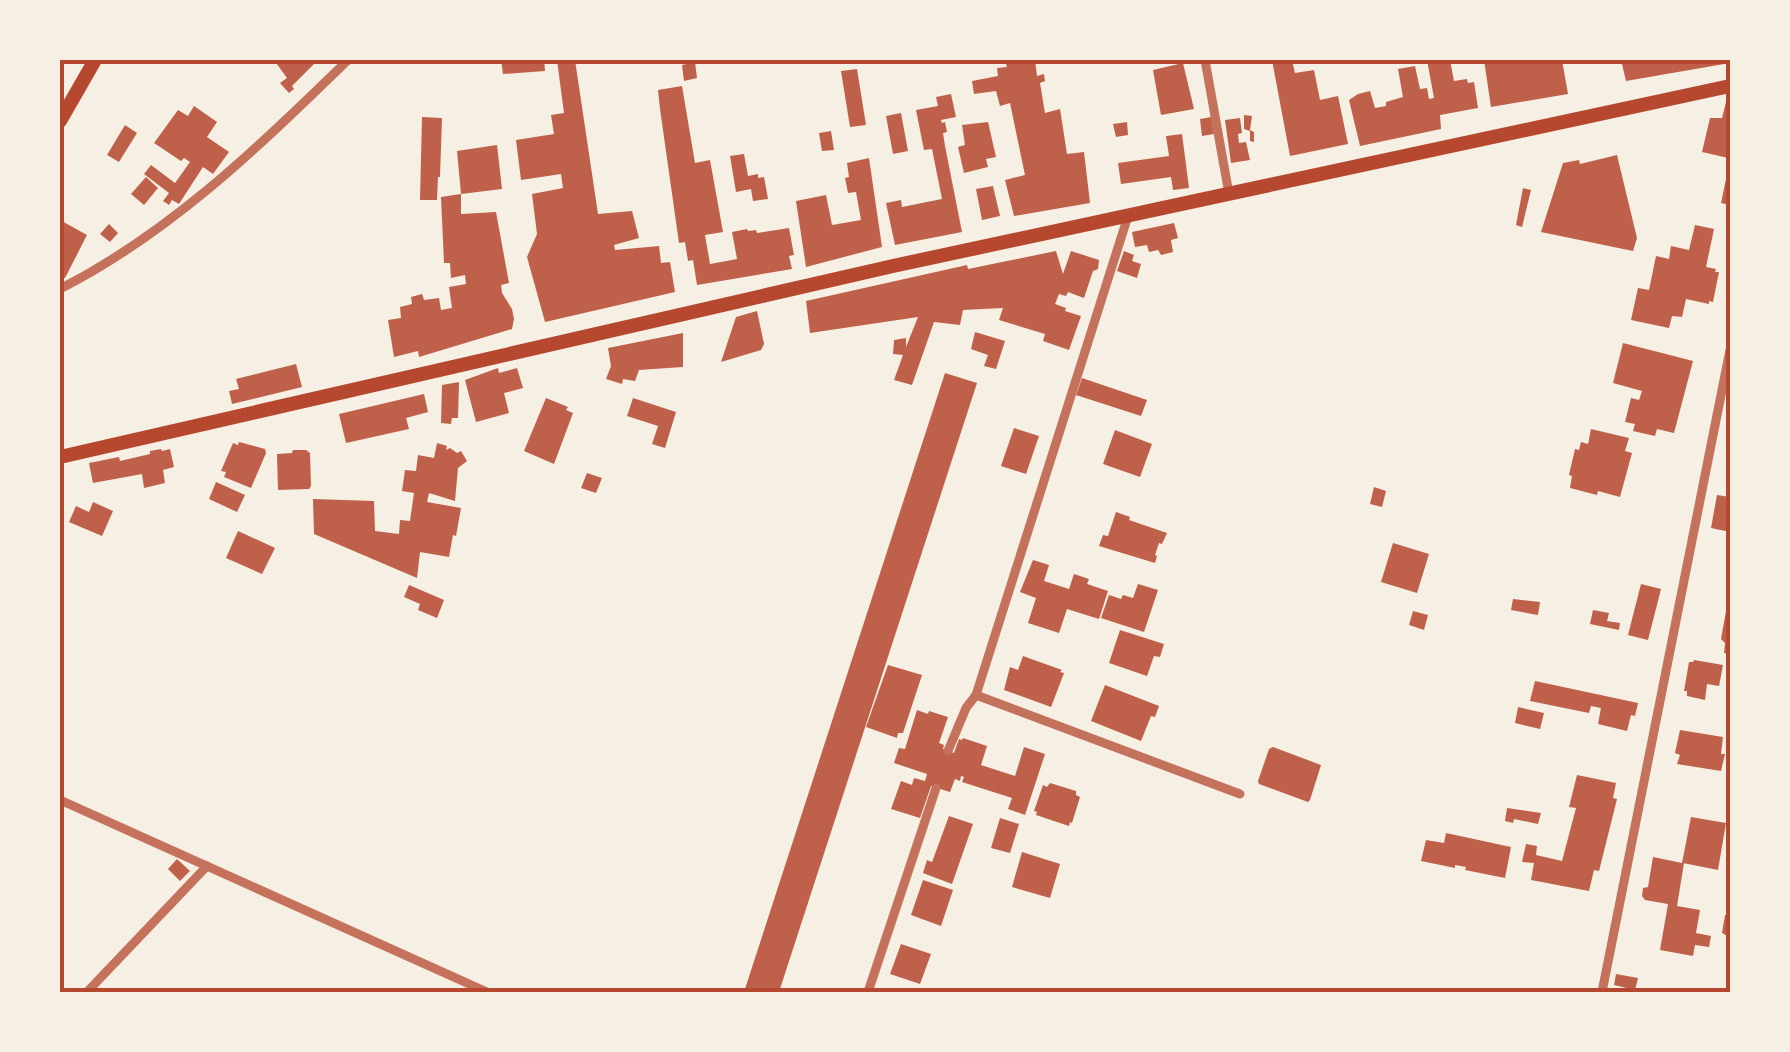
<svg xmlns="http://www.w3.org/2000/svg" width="1790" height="1052" viewBox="0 0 1790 1052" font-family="'Space Grotesk',sans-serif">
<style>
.building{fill:#bf614a}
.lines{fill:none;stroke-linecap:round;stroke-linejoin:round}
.minor{stroke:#c5725c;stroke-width:9}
.secondary{stroke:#b5482f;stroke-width:14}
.neatline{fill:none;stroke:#b5482f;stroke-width:4}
</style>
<rect width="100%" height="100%" fill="#f6efe4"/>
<g class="building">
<path d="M274 60H318L292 86 294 89 289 93 280 83 287 78Z"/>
<path d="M501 60H544L545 71 503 74Z"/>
<path d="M557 60H575L598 214 632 211 639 238 614 245 615 250 659 246 661 263 670 262 675 292 545 322 527 257 537 234 532 194 563 188 561 174 521 180 516 140 554 134 551 115 564 113Z"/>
<path d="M1028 60H1035L1037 76 1044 74 1045 81 1040 83 1045 113 1060 109 1067 154 1084 152 1090 203 1014 216 1005 180 1025 175 1010 103 1000 106 996 91 974 94 972 81 998 76 997 68 1007 67 1006 64Z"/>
<path d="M1272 60H1292L1295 73 1314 70 1320 100 1338 96 1348 144 1290 156Z"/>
<path d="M1427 60H1450L1454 81 1467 79 1468 83 1474 82 1478 108 1440 115 1441 129 1360 146 1349 100 1358 94 1370 91 1375 108 1386 106V102L1403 97 1398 69 1415 66 1420 89 1427 88 1429 99 1434 98Z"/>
<path d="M1484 60H1562L1568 94 1491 107Z"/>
<path d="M1621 60H1730V63L1626 81Z"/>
<path d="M695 62 697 78 684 81 682 65Z"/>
<path d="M1183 63 1194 109 1161 115 1153 70Z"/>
<path d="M857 69 866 125 850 127 841 71Z"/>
<path d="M682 86 695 163 710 160 723 232 705 235 710 264 737 259 732 232 747 229 748 231 756 230 757 233 789 228 794 255 789 256 792 269 697 285 693 260 688 261 685 242 679 243 660 109 658 90Z"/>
<path d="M951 94 956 117 941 120 942 123 945 122 947 132 943 133 945 146 962 232 895 245 886 203 901 200 902 207 942 199 932 149 924 150 916 110 938 106 936 97Z"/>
<path d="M1730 101V148L1728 158 1702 152 1710 118H1722L1726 102Z"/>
<path d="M194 106 217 122 207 137 229 152 213 174 203 167 179 204 172 200 169 205 163 201 169 193 144 174 151 165 175 183 190 162 184 158 181 161 154 143 178 110 188 116Z"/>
<path d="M901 113 908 151 893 154 886 116Z"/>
<path d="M1244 115 1252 116 1250 130 1254 132V142L1250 141V131L1244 129Z"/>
<path d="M422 117 442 118 440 177H438L437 200H420Z"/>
<path d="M1211 117 1214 134 1202 136 1200 119Z"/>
<path d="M1240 118 1242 133 1238 134 1239 143 1246 142 1250 160 1231 163 1225 120Z"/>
<path d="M988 122 996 157 986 159 988 167 964 173 958 147 965 145 962 125Z"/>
<path d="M1127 122 1128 135 1116 137 1113 124Z"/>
<path d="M125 125 137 133 119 162 107 155Z"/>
<path d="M831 131 834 150 822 151 819 133Z"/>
<path d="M1182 134 1189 188 1173 190 1171 177 1121 184 1118 163 1169 156 1166 136Z"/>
<path d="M497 145 502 189 461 194 457 151Z"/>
<path d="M744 154 748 176 758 174V178L764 177 768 199 753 201 751 189 736 192 730 156Z"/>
<path d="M1617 155 1637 238 1633 251 1541 232 1563 163 1579 160 1580 164Z"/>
<path d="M869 158 882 247 806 267 796 201 826 195 832 225 861 220 856 192 848 193 845 178 849 177 847 163Z"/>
<path d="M146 177 158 188 144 205 131 194Z"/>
<path d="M1726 179 1730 180V205L1721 203Z"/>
<path d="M993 186 1000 216 982 220 976 189Z"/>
<path d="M1523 188 1531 190 1522 227 1516 225Z"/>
<path d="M461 194V214L496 212 509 283 501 285 502 293 512 309 514 319 512 329 419 357 418 351 394 357 388 320 401 318 400 307 412 304 411 297 422 294 424 300 439 298 441 310 452 308 449 287 466 284 465 275 451 278 450 263H444L441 197Z"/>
<path d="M60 220 87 235 65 278 60 276Z"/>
<path d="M1174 223 1178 238 1171 240 1173 252 1161 255 1158 250 1149 252 1147 245 1135 247 1132 232Z"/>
<path d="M109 224 118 233 110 242 100 234Z"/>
<path d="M1695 225 1714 229 1706 267 1716 269 1715 272H1719L1713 302 1709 301V304L1686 299 1682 317 1672 316 1669 328 1631 320 1638 288 1649 290 1656 256 1669 259 1671 246 1689 250Z"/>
<path d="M1056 251 1063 274 1071 251 1099 260 1098 269 1093 271 1084 298 1068 292 1066 296 1059 294 1055 304 1066 308 1065 311 1081 316 1069 350 1043 341 1045 334 999 320 1003 308 963 310 960 325 934 322 912 385 894 380 903 355 893 354 894 340 906 338V347L918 317 810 333 806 301 967 265 968 269Z"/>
<path d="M1124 251 1134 255 1132 261 1141 264 1137 278 1117 271Z"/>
<path d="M757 311 764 344 761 350 721 362 736 317Z"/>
<path d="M975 332 1005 341 996 369 984 366 988 355 971 349Z"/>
<path d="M683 333V367L639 370 635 381 623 379 622 384 606 379 611 366 608 348Z"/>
<path d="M1623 343 1693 361 1674 433 1657 429 1655 436 1633 431 1635 424 1625 422 1631 398 1639 400 1642 391 1613 383Z"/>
<path d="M296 364 302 387 232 404 229 391 239 389 236 379Z"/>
<path d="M498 368 499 373 517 368 523 388 504 393 509 413 476 422 465 380Z"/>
<path d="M945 373 977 383 779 992H744Z"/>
<path d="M1082 378 1147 400 1141 416 1076 395Z"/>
<path d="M459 382 458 418H452L451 424 441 423 442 385Z"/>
<path d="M424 394 428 412 406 418 409 429 346 443 339 414Z"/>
<path d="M546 398 568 407 566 410 573 413 554 464 524 451Z"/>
<path d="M633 398 676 412 665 448 652 444 658 426 627 416Z"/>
<path d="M1014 428 1039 436 1026 474 1001 466Z"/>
<path d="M1591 429 1629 438 1625 451 1632 453 1620 497 1598 491 1597 495 1570 488 1572 476 1569 475 1575 449 1579 450 1581 442 1588 444Z"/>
<path d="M1115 430 1152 444 1140 477 1103 464Z"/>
<path d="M239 442 265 449 266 453 251 488 224 477 226 472 221 471 233 443 238 445Z"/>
<path d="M437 443 447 446 446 450 450 448 457 453 461 451 467 461 458 468 455 501 429 493 427 502 461 508 456 536 453 535 449 557 420 552 417 578 314 534 313 499 374 501 375 531 399 534 400 520 410 521 414 493 402 491 405 470 416 471 418 455 434 458Z"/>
<path d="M161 449 162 451 170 449 174 467 163 470 165 483 144 488 142 474 93 483 89 463 119 457 120 461 150 454V451Z"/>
<path d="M293 450H306L310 453 311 486 309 489 278 490 277 454 292 453Z"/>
<path d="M587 473 602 478 596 493 581 488Z"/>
<path d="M216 482 245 495 237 512 209 499Z"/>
<path d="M1374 487 1386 491 1382 507 1370 504Z"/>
<path d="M1717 495 1730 497V532L1711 528Z"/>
<path d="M93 502 113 511 102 536 69 522 76 506 89 512Z"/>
<path d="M1116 512 1130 517 1129 520 1167 533 1162 544 1159 543 1155 555 1157 556 1155 563 1099 546 1103 535 1108 536Z"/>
<path d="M238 531 275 548 262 574 226 558Z"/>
<path d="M1393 543 1429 554 1417 593 1381 582Z"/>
<path d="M1033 560 1049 565 1044 581 1069 589 1074 574 1089 579 1087 584 1108 591 1099 619 1067 609 1059 633 1028 623 1036 598 1020 592Z"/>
<path d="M1138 584 1158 590 1144 632 1101 618 1109 595 1121 599 1123 595 1133 598Z"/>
<path d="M1641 584 1661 589 1648 640 1628 635Z"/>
<path d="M409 585 444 600 437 618 418 610 420 604 404 597Z"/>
<path d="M1513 599 1540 602 1538 615 1511 610Z"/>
<path d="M1593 610 1609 613 1607 621 1620 623 1619 630 1590 624Z"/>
<path d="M1413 611 1428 615 1424 630 1409 625Z"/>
<path d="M1726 611H1730V654L1724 653 1725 643 1721 639Z"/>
<path d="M1120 630 1164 644 1160 657 1154 656 1147 676 1109 663Z"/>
<path d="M1023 656 1062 670 1060 672 1064 673 1051 707 1004 690 1010 667 1018 670Z"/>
<path d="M1694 660 1723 665 1719 686 1707 684 1705 700 1687 696V691H1684L1689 662H1693Z"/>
<path d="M888 665 922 675 903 733H898L897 738 866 727Z"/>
<path d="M1535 681 1638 703 1635 716 1631 715 1627 731 1598 724 1601 708 1591 706 1589 713 1530 701Z"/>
<path d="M1105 685 1159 706 1155 717 1151 716 1141 741 1091 721Z"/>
<path d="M1518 707 1544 713 1540 729 1515 723Z"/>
<path d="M917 710 928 714 929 711 948 717 939 743 944 745 943 749 954 753 959 739 962 740 963 738 987 746 981 765 1015 776 1024 747 1045 754 1025 815 1008 809 1012 798 962 782 964 777 961 776 960 781 955 779 950 792 931 786 920 818 891 809 901 781 912 785 914 778 925 781 927 774 894 763 899 748 905 749Z"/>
<path d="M1680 730 1723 737 1721 754H1725L1721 771 1677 764 1680 755 1675 753Z"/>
<path d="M1273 747 1321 765 1310 800 1308 802 1259 784 1258 781 1269 749Z"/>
<path d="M1577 775 1616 783 1613 798 1617 799 1599 871 1594 870 1589 891 1531 880 1534 863 1522 862 1526 844 1537 846 1536 855 1562 861 1576 808 1569 807Z"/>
<path d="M1050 783 1076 791V795L1080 797 1072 823 1070 822 1069 826 1036 815 1037 812 1034 811 1043 785 1047 787Z"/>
<path d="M1507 808 1541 813 1538 824 1514 819 1513 823 1505 821Z"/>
<path d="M949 816 973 824 952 884 923 873 927 860 932 862Z"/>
<path d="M1691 817 1726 823 1718 870 1683 863H1684L1677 906 1700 910 1696 933 1711 936 1709 947 1695 945 1693 956 1660 950 1668 904 1645 900 1642 896 1643 888 1648 887 1653 857 1682 863Z"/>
<path d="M1000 818 1019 824 1010 853 991 848Z"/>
<path d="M1446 833 1511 847 1505 878 1465 870 1466 867 1455 865V868L1421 861 1426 840 1444 843Z"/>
<path d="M1022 852 1060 864 1050 898 1012 887Z"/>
<path d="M177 859 190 871 180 881 168 869Z"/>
<path d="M923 880 953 890 941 926 911 915Z"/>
<path d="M1725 915 1730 916V938L1722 933Z"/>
<path d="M901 944 931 954 920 984 890 974Z"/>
<path d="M1616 974 1638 978 1635 990 1614 985Z"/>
</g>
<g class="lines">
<g class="minor">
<path d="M1205 60 1229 194"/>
<path d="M1128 216 976 695 1240 794"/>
<path d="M60 289C173 231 258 147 348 60"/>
<path d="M948 751 966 708 976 695"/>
<path d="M60 800 487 992"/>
<path d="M87 992 207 866"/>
<path d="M868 992 936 788"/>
<path d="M1602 992 1730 350"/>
</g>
<g class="secondary">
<path d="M60 121 95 60"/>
<path d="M60 457 893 266 1730 86"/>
</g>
</g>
<rect width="1790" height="1052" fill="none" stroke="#f6efe4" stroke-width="125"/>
<rect x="62" y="62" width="1666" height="928" class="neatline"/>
</svg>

********************

### [Your instructions]
Copy out every line of the listing where the word "lines" occurs.

### [Written answer]
.lines{fill:none;stroke-linecap:round;stroke-linejoin:round}
<g class="lines">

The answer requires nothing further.